Leo Teton stands next to a pole ornamented with bison skulls for a purification ceremony.
Published April 30, 2016
FORT HALL RESERVATION—To celebrate the 100th Anniversary of the National Park Service, National Geographic is conducting a yearlong exploration of our national parks’ histories from then to now, including both online and written resources. In the National Geographic magazine’s May 2016 issue, Yellowstone: The Battle for the American West, the Shoshone-Bannock Tribes are included, with a two page spread with a photo and quote from tribal member Leo Teton of the Fort Hall Reservation.
The magazine contacted the Tribe, ranchers, scientists and businesses surrounding the park as part of understanding the vast wildlife, people and land. According to Chris Johns, Executive Director of the magazine, “our Geographic team spent three years reporting, photographing and creating this special edition. It’s our way of commemorating the centennial of the National Park Service and of honoring Yellowstone, the world’s first national park.”

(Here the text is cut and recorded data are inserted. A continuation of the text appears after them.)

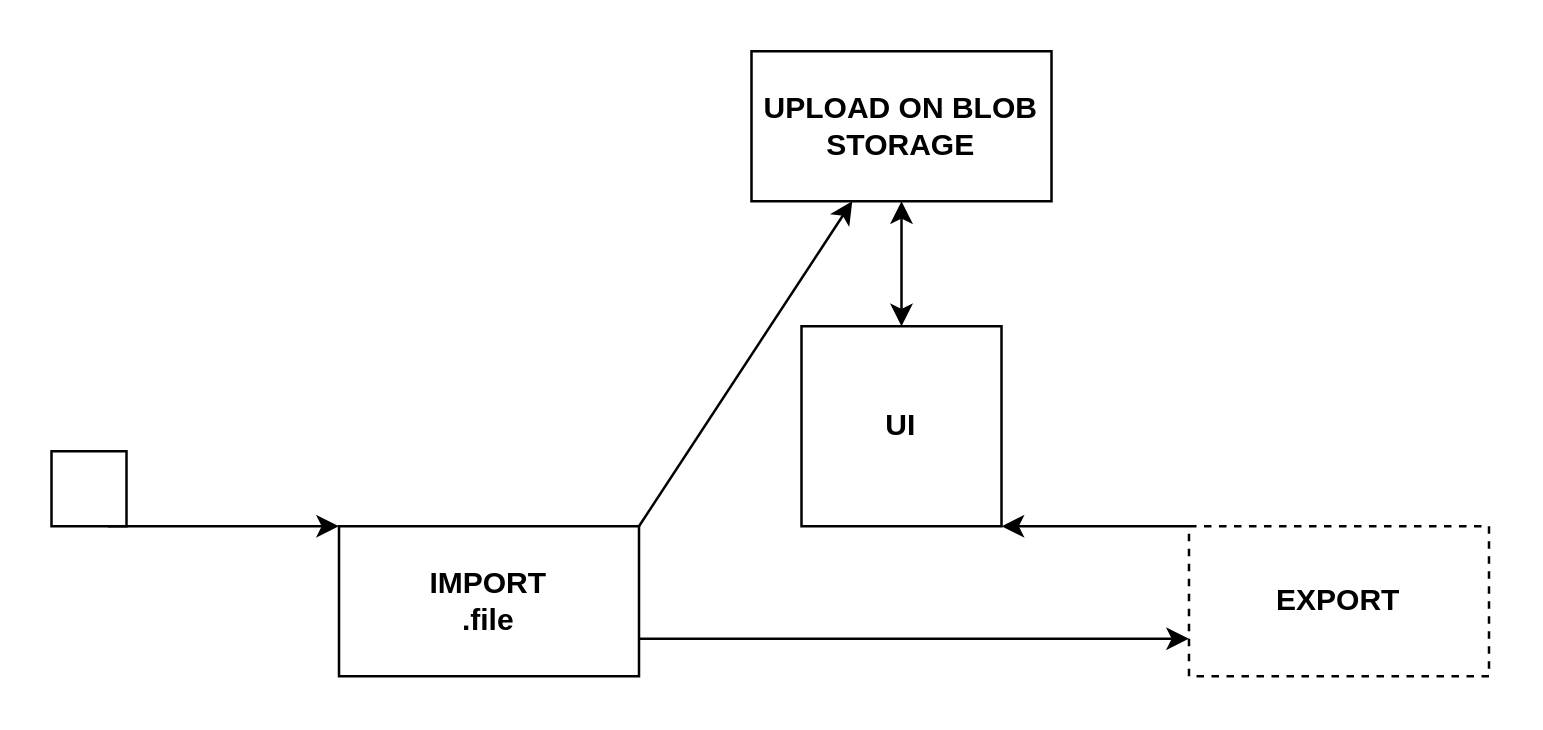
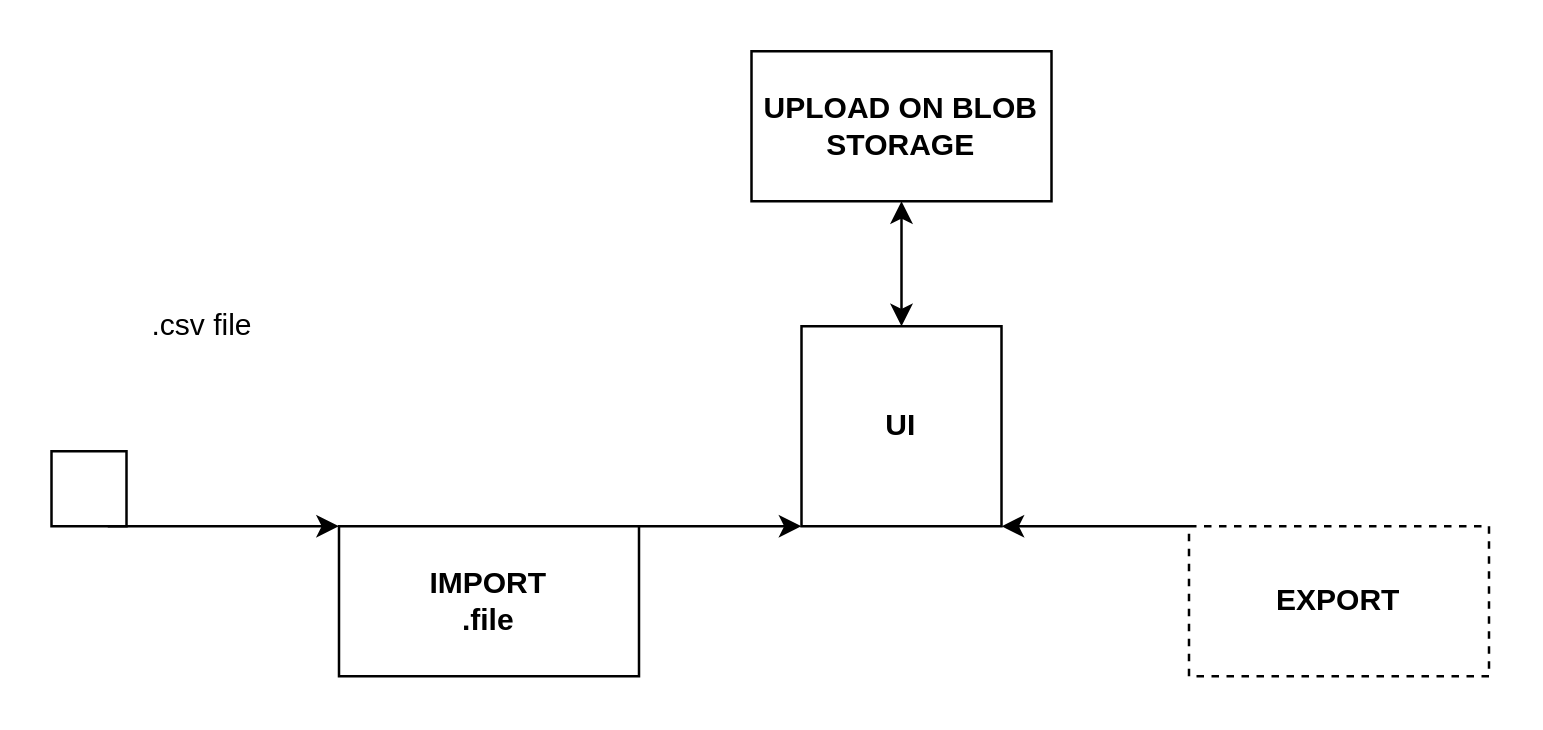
  <mxCell id="0" />
  <mxCell id="1" parent="0" />
  <mxCell id="2" value="" style="whiteSpace=wrap;html=1;aspect=fixed;" parent="1" vertex="1"><mxGeometry x="20" y="180" width="30" height="30" as="geometry" /></mxCell>
  <mxCell id="3" value="&lt;b&gt;IMPORT&lt;br&gt;.file&lt;br&gt;&lt;/b&gt;" style="rounded=0;whiteSpace=wrap;html=1;" parent="1" vertex="1"><mxGeometry x="135" y="210" width="120" height="60" as="geometry" /></mxCell>
  <mxCell id="4" value="" style="endArrow=classic;html=1;exitX=0.75;exitY=1;exitDx=0;exitDy=0;entryX=0;entryY=0;entryDx=0;entryDy=0;" parent="1" source="2" target="3" edge="1"><mxGeometry width="50" height="50" relative="1" as="geometry"><mxPoint x="375" y="290" as="sourcePoint" /><mxPoint x="425" y="240" as="targetPoint" /></mxGeometry></mxCell>
  <mxCell id="5" value="&lt;b&gt;EXPORT&lt;/b&gt;" style="rounded=0;whiteSpace=wrap;html=1;dashed=1;" parent="1" vertex="1"><mxGeometry x="475" y="210" width="120" height="60" as="geometry" /></mxCell>
  <mxCell id="6" value="&lt;b&gt;UI&lt;/b&gt;" style="whiteSpace=wrap;html=1;aspect=fixed;" parent="1" vertex="1"><mxGeometry x="320" y="130" width="80" height="80" as="geometry" /></mxCell>
  <mxCell id="7" value="&lt;b&gt;UPLOAD ON BLOB STORAGE&lt;/b&gt;" style="rounded=0;whiteSpace=wrap;html=1;" parent="1" vertex="1"><mxGeometry x="300" y="20" width="120" height="60" as="geometry" /></mxCell>
- <mxCell id="9" value="" style="endArrow=classic;html=1;exitX=1;exitY=0;exitDx=0;exitDy=0;" parent="1" source="3" target="7" edge="1"><mxGeometry width="50" height="50" relative="1" as="geometry"><mxPoint x="375" y="270" as="sourcePoint" /><mxPoint x="425" y="220" as="targetPoint" /></mxGeometry></mxCell>
+ <mxCell id="8" value=".csv file" style="text;html=1;align=center;verticalAlign=middle;resizable=0;points=[];autosize=1;" parent="1" vertex="1"><mxGeometry x="50" y="120" width="60" height="20" as="geometry" /></mxCell>
+ <mxCell id="9" value="" style="endArrow=classic;html=1;exitX=1;exitY=0;exitDx=0;exitDy=0;entryX=0;entryY=1;entryDx=0;entryDy=0;" parent="1" source="3" target="6" edge="1"><mxGeometry width="50" height="50" relative="1" as="geometry"><mxPoint x="375" y="270" as="sourcePoint" /><mxPoint x="425" y="220" as="targetPoint" /></mxGeometry></mxCell>
  <mxCell id="10" value="" style="endArrow=classic;startArrow=classic;html=1;" edge="1" parent="1"><mxGeometry width="50" height="50" relative="1" as="geometry"><mxPoint x="360" y="80" as="sourcePoint" /><mxPoint x="360" y="130" as="targetPoint" /></mxGeometry></mxCell>
- <mxCell id="11" value="" style="endArrow=classic;html=1;exitX=1;exitY=0.75;exitDx=0;exitDy=0;entryX=0;entryY=0.75;entryDx=0;entryDy=0;" edge="1" parent="1" source="3" target="5"><mxGeometry width="50" height="50" relative="1" as="geometry"><mxPoint x="375" y="290" as="sourcePoint" /><mxPoint x="425" y="240" as="targetPoint" /></mxGeometry></mxCell>
  <mxCell id="12" value="" style="endArrow=classic;html=1;exitX=0;exitY=0;exitDx=0;exitDy=0;entryX=1;entryY=1;entryDx=0;entryDy=0;" edge="1" parent="1" source="5" target="6"><mxGeometry width="50" height="50" relative="1" as="geometry"><mxPoint x="375" y="290" as="sourcePoint" /><mxPoint x="425" y="240" as="targetPoint" /></mxGeometry></mxCell>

This isn’t the first time for the Tribes to be involved in the popular magazine. In the March 2014, issue titled “People of the Horse” tribal members, Leo Teton, Woody Teton, and Jade Broncho were interviewed about their unique relationship they share with horses. National Geographic photographer Erika Larsen visited the Fort Hall Reservation, beginning in 2014, while working on both magazine project
In the May 2016 issue, Leo’s image appears as a full page photograph of him standing next to a pole adorned with buffalo skulls next to his family sweat lodge in Lincoln Creek with a quote of him answering the question, “What does the buffalo mean to you?” Leo comments, when he seen the magazine for the first time, “It’s an honor to be in this magazine and didn’t know I was going to get a full page. I thank Erika Larsen and National Geographic for including our Tribe in the articles.”